:: Information shown
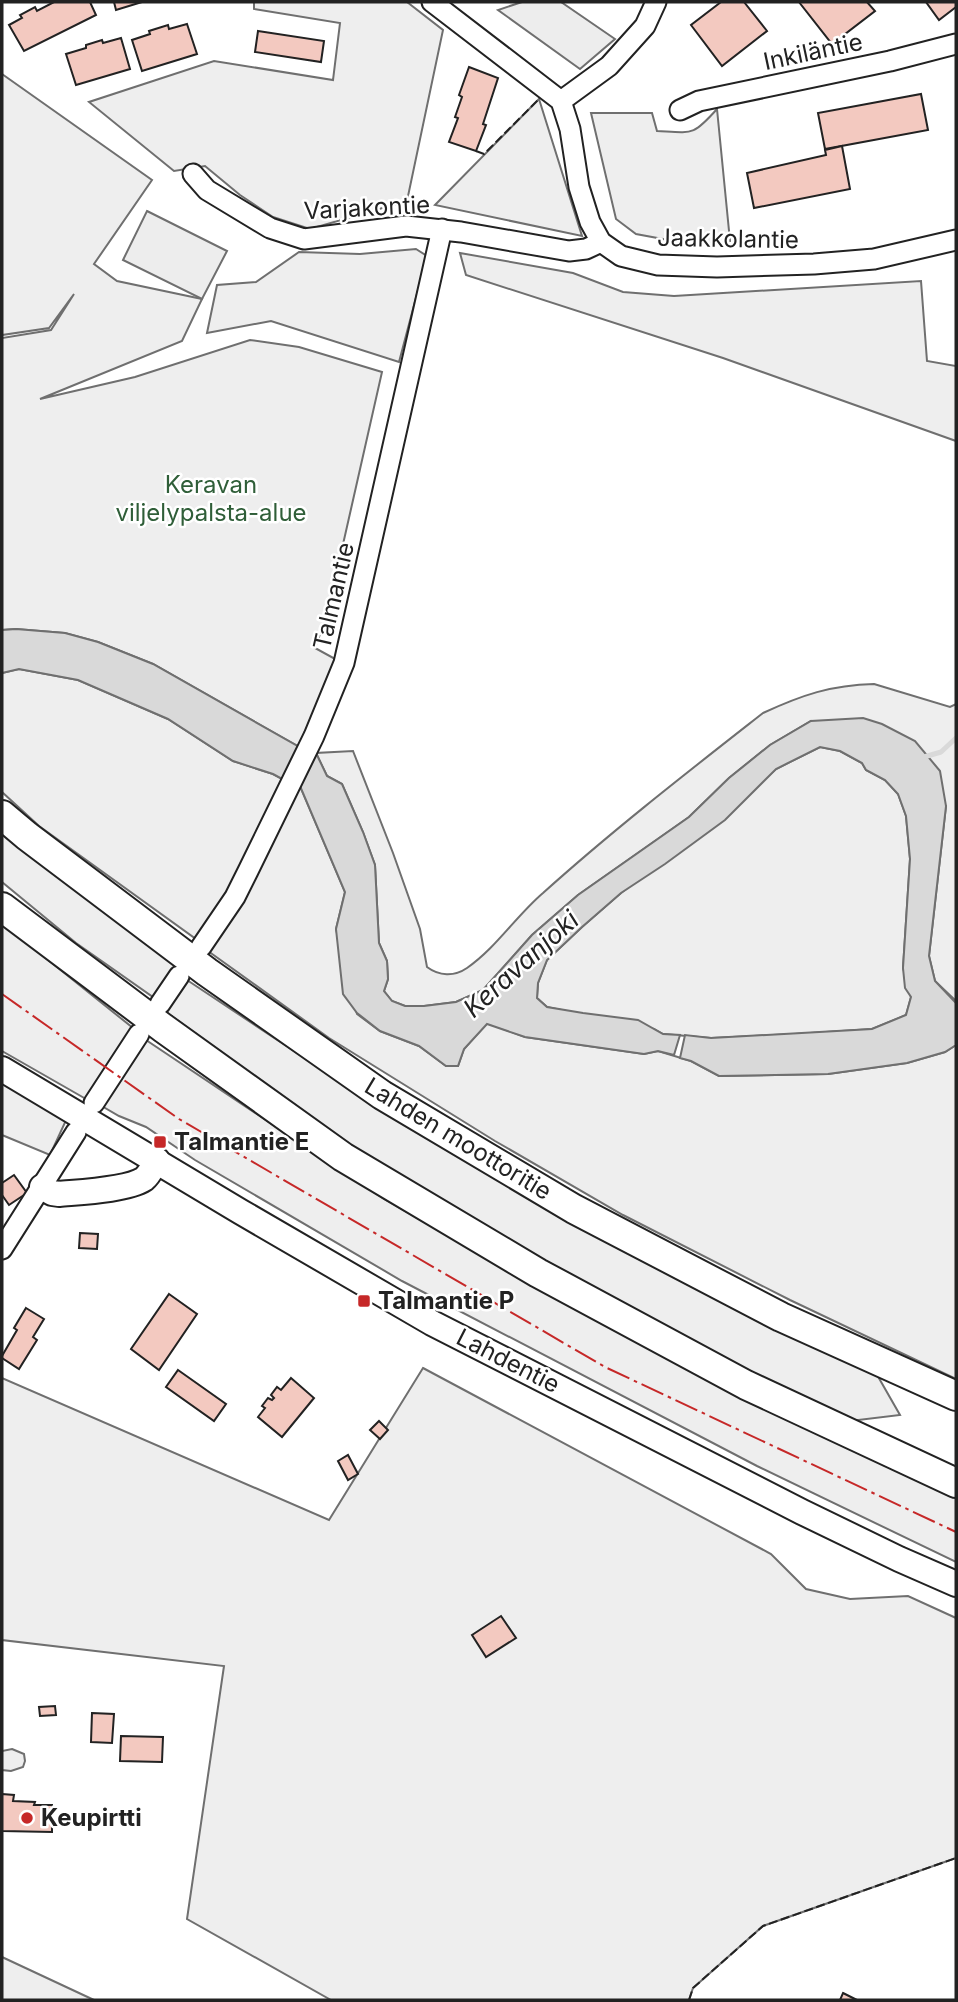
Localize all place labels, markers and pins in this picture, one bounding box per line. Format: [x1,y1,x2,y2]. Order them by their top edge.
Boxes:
place label: Talmantie E [174,1127,309,1156]
marker: Talmantie E [152,1134,168,1150]
place label: Talmantie P [378,1286,514,1315]
marker: Talmantie P [356,1293,372,1309]
place label: Keupirtti [41,1803,142,1832]
marker: Keupirtti [19,1810,35,1826]

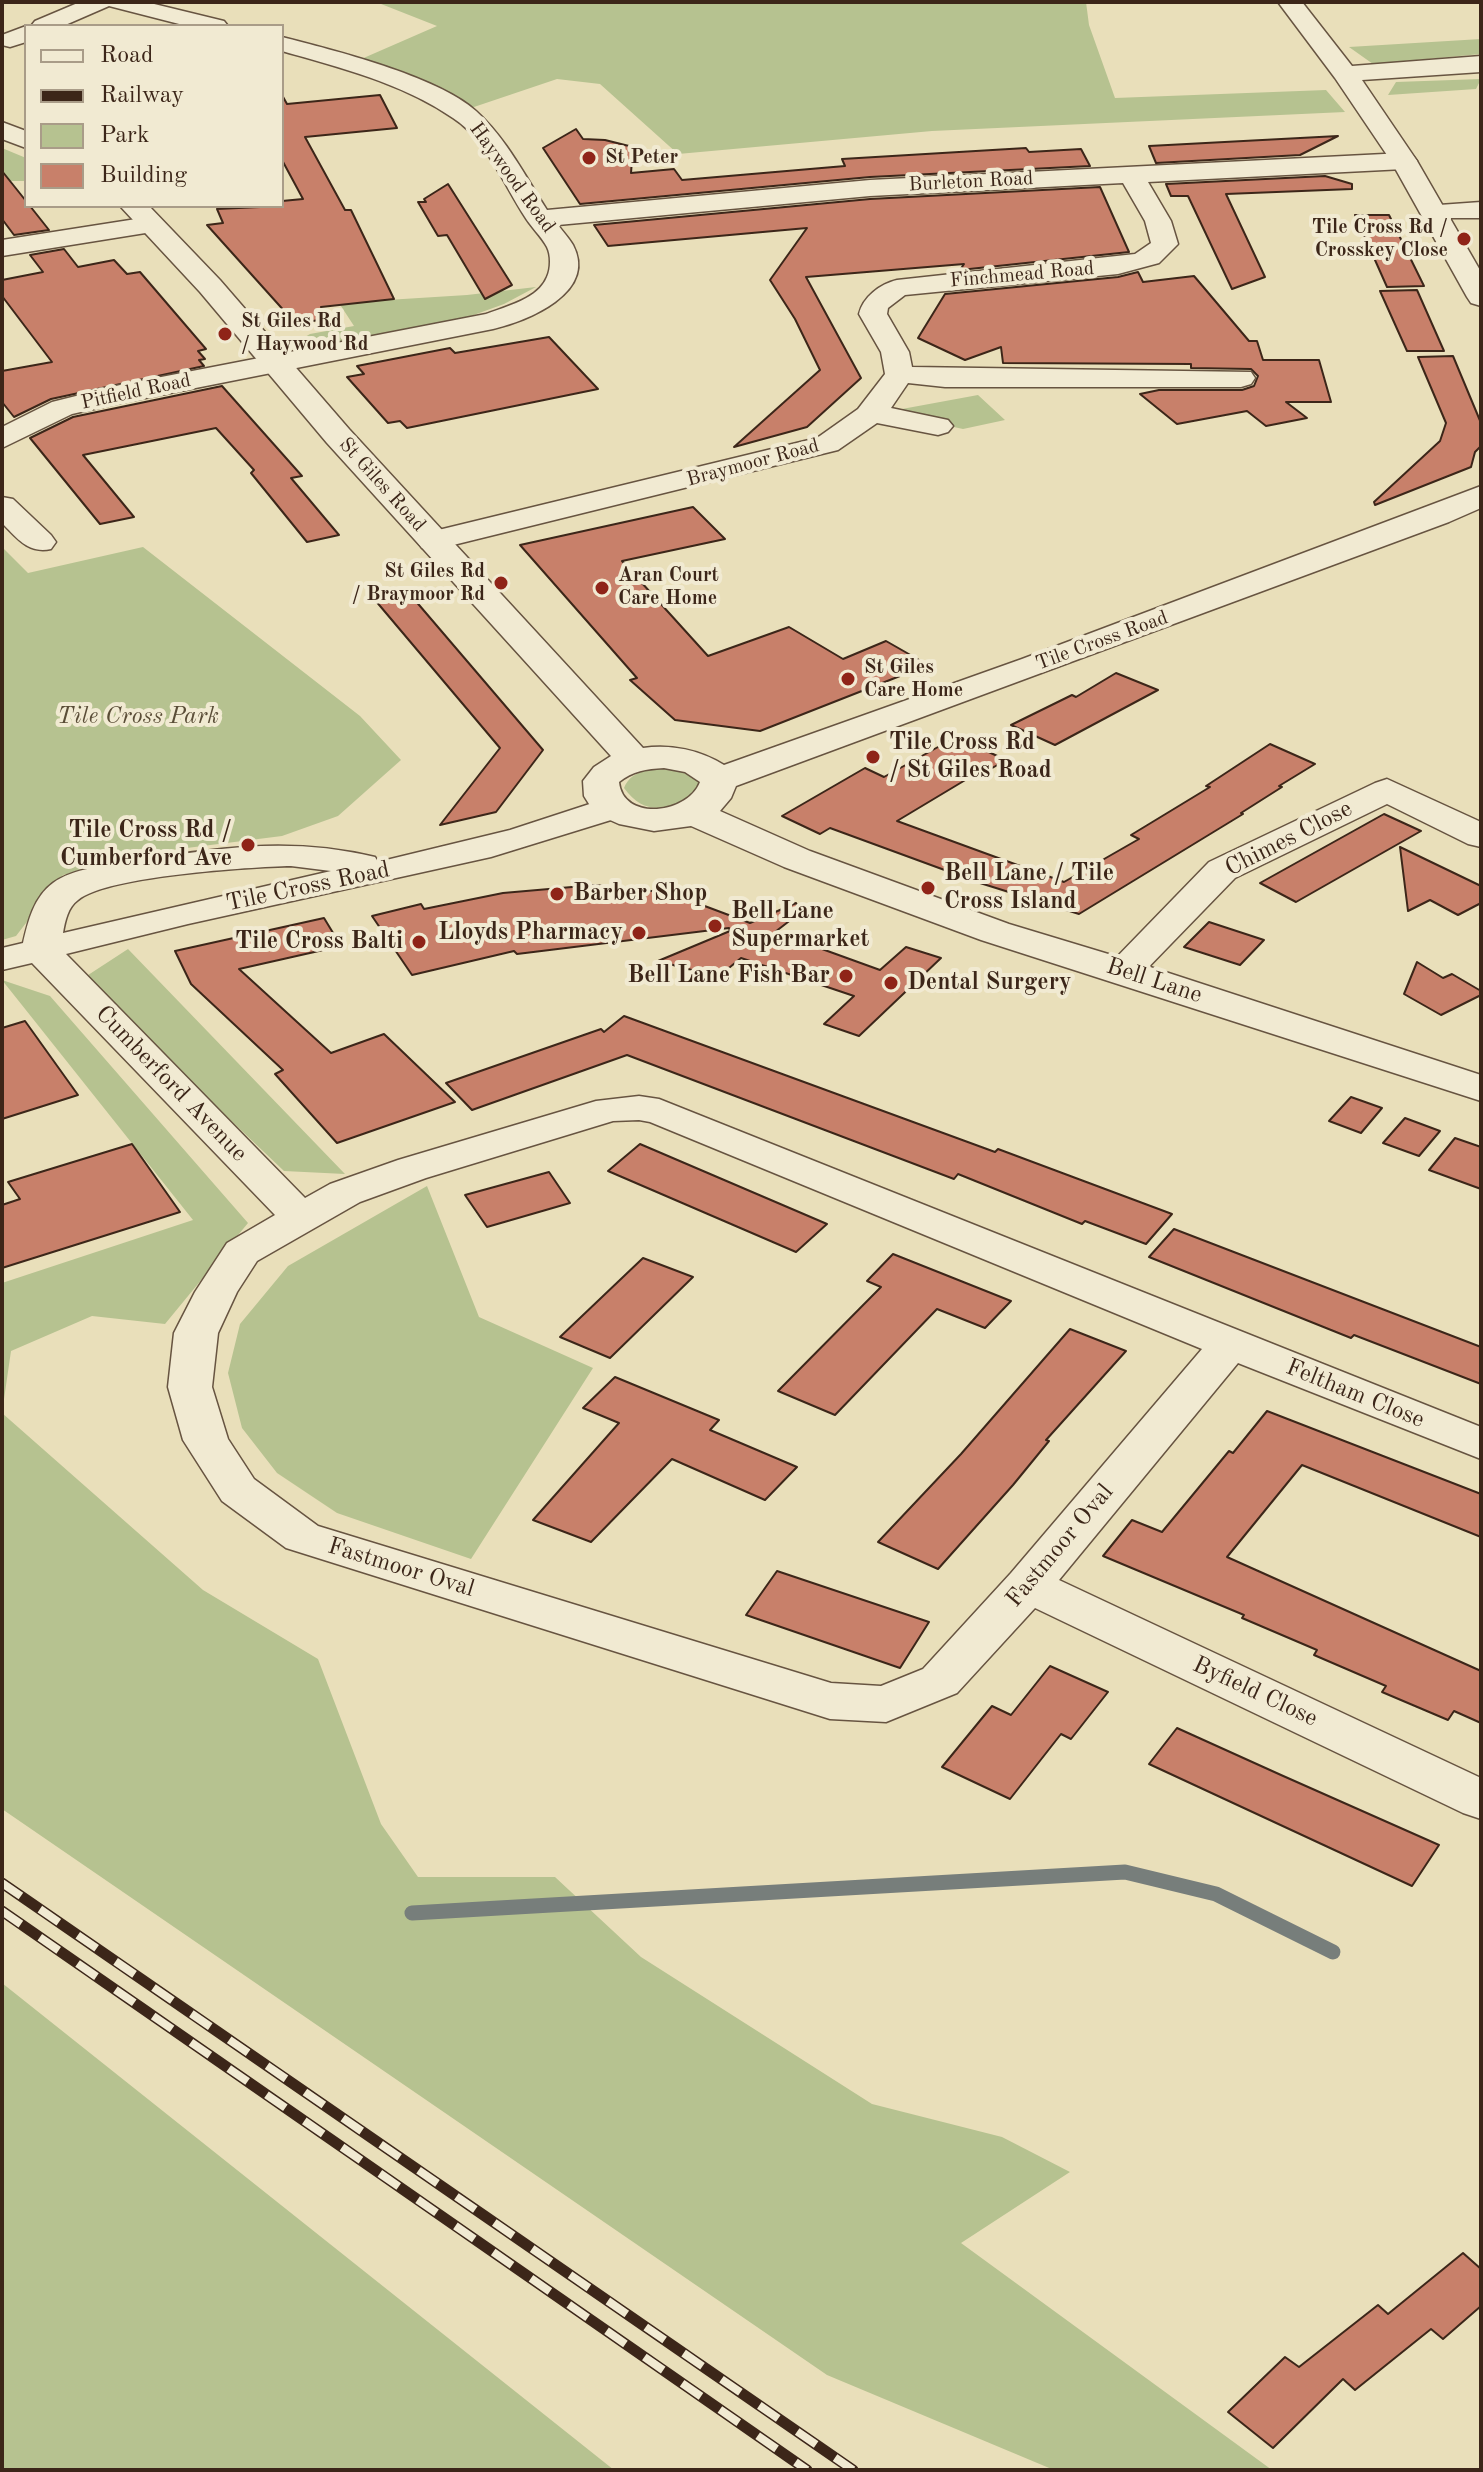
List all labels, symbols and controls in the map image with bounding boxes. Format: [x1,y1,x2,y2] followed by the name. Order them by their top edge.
[24,24,284,208] legend
[100,44,153,68] text: Road
[100,84,184,108] text: Railway
[464,118,560,238] street label: Haywood Road
[100,124,149,148] text: Park
[605,146,678,170] place label: St Peter
[580,149,598,167] marker: St Peter
[100,164,187,188] text: Building
[908,167,1034,197] street label: Burleton Road
[1312,216,1448,263] place label: Tile Cross Rd / Crosskey Close
[1455,230,1473,248] marker: Tile Cross Rd / Crosskey Close
[949,257,1095,293] street label: Finchmead Road
[241,310,368,357] place label: St Giles Rd / Haywood Rd
[216,325,234,343] marker: St Giles Rd / Haywood Rd
[79,369,193,415] street label: Pitfield Road
[334,433,430,537] street label: St Giles Road
[684,434,822,492] street label: Braymoor Road
[352,560,485,607] place label: St Giles Rd / Braymoor Rd
[618,564,719,611] place label: Aran Court Care Home
[492,574,510,592] marker: St Giles Rd / Braymoor Rd
[593,579,611,597] marker: Aran Court Care Home
[1033,606,1171,676] street label: Tile Cross Road
[864,656,963,703] place label: St Giles Care Home
[839,670,857,688] marker: St Giles Care Home
[57,703,219,731] park label: Tile Cross Park
[889,729,1052,785] place label: Tile Cross Rd / St Giles Road
[864,748,882,766] marker: Tile Cross Rd / St Giles Road
[1221,795,1357,883] street label: Chimes Close
[60,817,232,873] place label: Tile Cross Rd / Cumberford Ave
[239,836,257,854] marker: Tile Cross Rd / Cumberford Ave
[223,856,393,918] street label: Tile Cross Road
[944,860,1114,916] place label: Bell Lane / Tile Cross Island
[919,879,937,897] marker: Bell Lane / Tile Cross Island
[573,880,707,908] place label: Barber Shop
[548,885,566,903] marker: Barber Shop
[731,898,869,954] place label: Bell Lane Supermarket
[706,917,724,935] marker: Bell Lane Supermarket
[438,919,623,947] place label: Lloyds Pharmacy
[630,924,648,942] marker: Lloyds Pharmacy
[235,928,403,956] place label: Tile Cross Balti
[410,933,428,951] marker: Tile Cross Balti
[1102,952,1206,1010] street label: Bell Lane
[627,962,830,990] place label: Bell Lane Fish Bar
[837,967,855,985] marker: Bell Lane Fish Bar
[907,969,1072,997] place label: Dental Surgery
[882,974,900,992] marker: Dental Surgery
[89,1000,253,1168] street label: Cumberford Avenue
[1281,1353,1429,1435] street label: Feltham Close
[1000,1479,1120,1613] street label: Fastmoor Oval
[324,1532,478,1604] street label: Fastmoor Oval
[1188,1650,1322,1734] street label: Byfield Close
::::
What the task asks: Copy each line of the records above exactly as written. Do not carry over any picture.

Written reply:
Localize all place labels, markers and pins in this picture, one bounding box per line. Format: [x1,y1,x2,y2]. Order them by their top edge.
Boxes:
place label: Talmantie E [174,1127,309,1156]
marker: Talmantie E [152,1134,168,1150]
place label: Talmantie P [378,1286,514,1315]
marker: Talmantie P [356,1293,372,1309]
place label: Keupirtti [41,1803,142,1832]
marker: Keupirtti [19,1810,35,1826]

List all labels, symbols and controls in the map image with bounding boxes. Format: [x1,y1,x2,y2] followed by the name. Order them by their top edge.
[24,24,284,208] legend
[100,44,153,68] text: Road
[100,84,184,108] text: Railway
[464,118,560,238] street label: Haywood Road
[100,124,149,148] text: Park
[605,146,678,170] place label: St Peter
[580,149,598,167] marker: St Peter
[100,164,187,188] text: Building
[908,167,1034,197] street label: Burleton Road
[1312,216,1448,263] place label: Tile Cross Rd / Crosskey Close
[1455,230,1473,248] marker: Tile Cross Rd / Crosskey Close
[949,257,1095,293] street label: Finchmead Road
[241,310,368,357] place label: St Giles Rd / Haywood Rd
[216,325,234,343] marker: St Giles Rd / Haywood Rd
[79,369,193,415] street label: Pitfield Road
[334,433,430,537] street label: St Giles Road
[684,434,822,492] street label: Braymoor Road
[352,560,485,607] place label: St Giles Rd / Braymoor Rd
[618,564,719,611] place label: Aran Court Care Home
[492,574,510,592] marker: St Giles Rd / Braymoor Rd
[593,579,611,597] marker: Aran Court Care Home
[1033,606,1171,676] street label: Tile Cross Road
[864,656,963,703] place label: St Giles Care Home
[839,670,857,688] marker: St Giles Care Home
[57,703,219,731] park label: Tile Cross Park
[889,729,1052,785] place label: Tile Cross Rd / St Giles Road
[864,748,882,766] marker: Tile Cross Rd / St Giles Road
[1221,795,1357,883] street label: Chimes Close
[60,817,232,873] place label: Tile Cross Rd / Cumberford Ave
[239,836,257,854] marker: Tile Cross Rd / Cumberford Ave
[223,856,393,918] street label: Tile Cross Road
[944,860,1114,916] place label: Bell Lane / Tile Cross Island
[919,879,937,897] marker: Bell Lane / Tile Cross Island
[573,880,707,908] place label: Barber Shop
[548,885,566,903] marker: Barber Shop
[731,898,869,954] place label: Bell Lane Supermarket
[706,917,724,935] marker: Bell Lane Supermarket
[438,919,623,947] place label: Lloyds Pharmacy
[630,924,648,942] marker: Lloyds Pharmacy
[235,928,403,956] place label: Tile Cross Balti
[410,933,428,951] marker: Tile Cross Balti
[1102,952,1206,1010] street label: Bell Lane
[627,962,830,990] place label: Bell Lane Fish Bar
[837,967,855,985] marker: Bell Lane Fish Bar
[907,969,1072,997] place label: Dental Surgery
[882,974,900,992] marker: Dental Surgery
[89,1000,253,1168] street label: Cumberford Avenue
[1281,1353,1429,1435] street label: Feltham Close
[1000,1479,1120,1613] street label: Fastmoor Oval
[324,1532,478,1604] street label: Fastmoor Oval
[1188,1650,1322,1734] street label: Byfield Close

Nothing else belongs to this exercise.